Most system design questions tend to have one very important design decision and that tends to be the focus on this section. The interviewer will often probe for more and more detail about how the implementation works to test the limit of your knowledge. Details about the implementation often have important performance implications. For example, can you cache your indexing structure in RAM or do you need to use disk/object storage? In a global service with multiple data centers, do you have a single global rate limiter or one at each data center? And where in your architecture do you even put your rate limiter?
This section may also include your choice of database: relational, key-value, wide-column, etc. Different database types have different performance properties, and you are expected to pick one which best meets your expected data access patterns. For example, if you have a high rate of writes to reads, you might choose wide-column store. If you need ACID properties, you might choose relational.
System architecture
System architecture is the section that people typically associate with system design. This is usually the final section. You will be asked to draw a diagram of system components: typically microservices and undifferentiated cloud services. The system components are expected to have arrows designating either the flow of information or interactions between separate components.
Your microservices are typically expected to represent specific tasks that your system performs. It is broadly similar to class design except services are a higher level of abstraction. Ideally each microservice will do one specific task very well and is allowed to communicate with other microservices or components.

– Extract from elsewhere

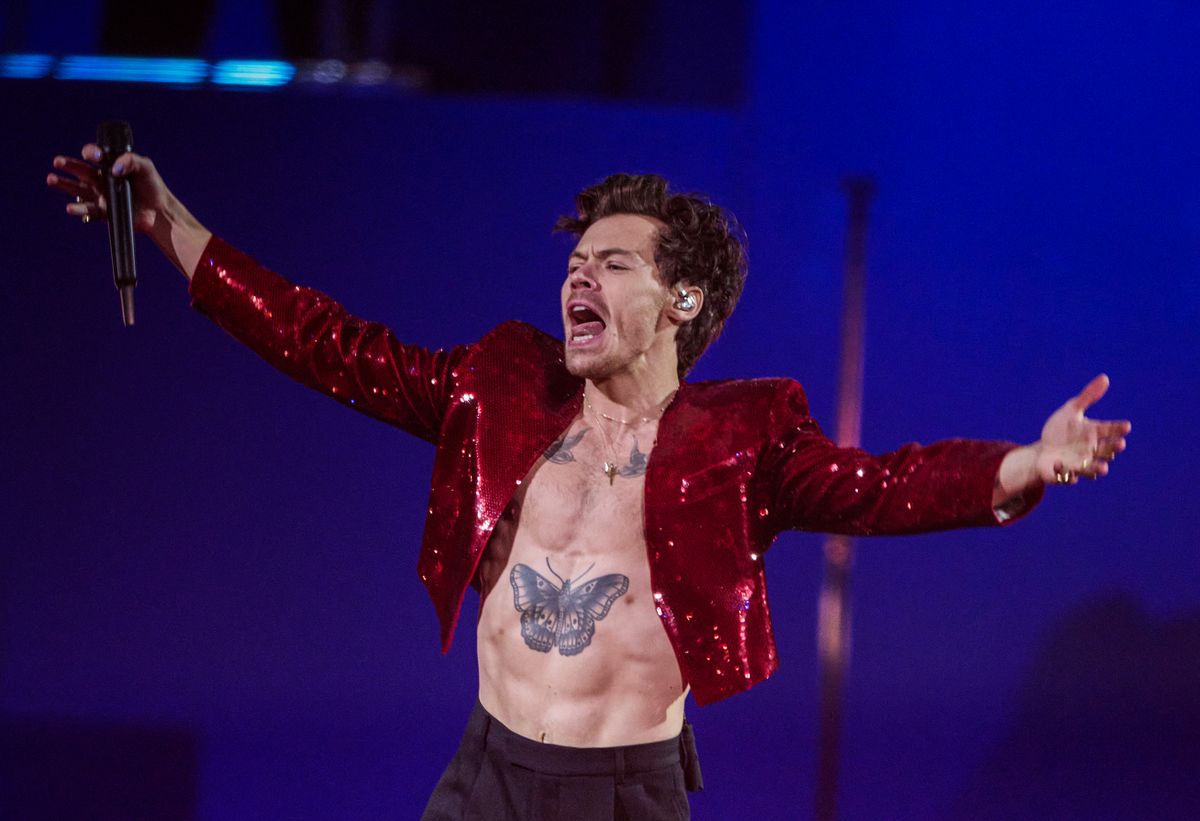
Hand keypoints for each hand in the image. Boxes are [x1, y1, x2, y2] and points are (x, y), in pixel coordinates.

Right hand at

The undifferentiated cloud services are things like load balancers, CDNs, caches, object storage, API Gateways, message queues, etc. They are fundamental building blocks of any distributed service and things that are so commonly used in internet architectures that you can just leverage existing solutions instead of trying to design your own. The only exception to using undifferentiated services is when you are building the thing. If you are building a message queue you of course can’t use AWS Simple Queue Service.
Again, you system architecture must meet your functional requirements. That part is easy. But it must also meet your non-functional requirements. If you have high scale, you may need your services to scale horizontally as individual hardware components aren’t performant enough on their own. If you need low latency, you may need to pre-compute data, make use of caching, or use an indexing structure for fast data access. If you expect spikey traffic patterns and need high availability, you should make use of message queues for services with relaxed latency requirements.
What makes system design challenging is that there is a large design space and the accepted one makes what is considered the best tradeoffs. Everything in system design is considered about tradeoffs of some important properties (e.g. consistency, latency, availability, etc.) as there is rarely a single design that maximizes every desirable property simultaneously.
Your interviewer will typically ask you to explain the request flow for a given scenario. This is to verify that your system meets its functional requirements and you understand how the components interact. Sometimes it is to draw your attention to a flaw in your design that you are expected to recognize with enough probing. They will often ask about optimizations, or probe you to consider alternative designs by asking about edge cases or additional requirements.